* _What you are asked to do_
Your task is to copy every line of the records below that contains "Maju".
++++ Data supplied
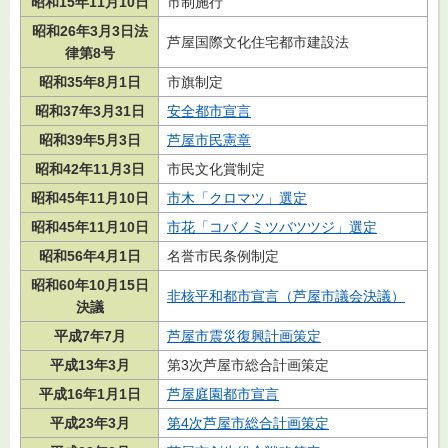
昭和15年11月10日
市制施行
昭和26年3月3日法
芦屋国際文化住宅都市建設法
律第8号
昭和35年8月1日
市旗制定
昭和37年3月31日
安全都市宣言
昭和39年5月3日
芦屋市民憲章
昭和42年11月3日
市民文化賞制定
昭和45年11月10日
市木「クロマツ」選定
昭和45年11月10日
市花「コバノミツバツツジ」選定
昭和56年4月1日
名誉市民条例制定
昭和60年10月15日
非核平和都市宣言（芦屋市議会決議）
決議
平成7年7月
芦屋市震災復興計画策定
平成13年3月
第3次芦屋市総合計画策定
平成16年1月1日
芦屋庭園都市宣言
平成23年3月
第4次芦屋市総合計画策定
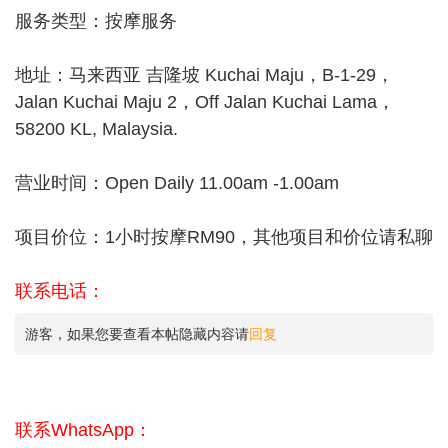
服务类型：按摩服务
地址：马来西亚 吉隆坡 Kuchai Maju，B-1-29，
Jalan Kuchai Maju 2，Off Jalan Kuchai Lama，
58200 KL, Malaysia.
营业时间：Open Daily 11.00am -1.00am
项目价位：1小时按摩RM90，其他项目和价位请私聊
联系电话：
游客，如果您要查看本帖隐藏内容请
回复
联系WhatsApp：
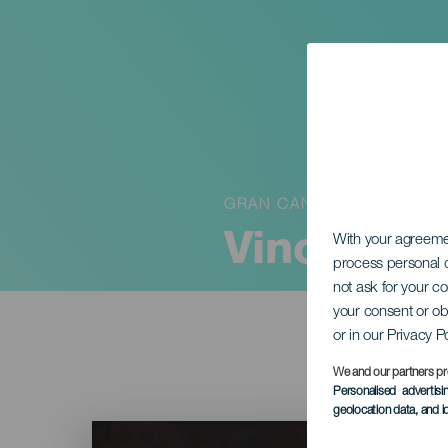
GRAN CANARIA
VinoPop
With your agreem
process personal d
not ask for your c
your consent or ob
or in our Privacy P
We and our partners pr
Personalised advertis
geolocation data, and i
Imagen
Listado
++++++++
* _Response to the exercise_
地址：马来西亚 吉隆坡 Kuchai Maju，B-1-29，
Jalan Kuchai Maju 2，Off Jalan Kuchai Lama，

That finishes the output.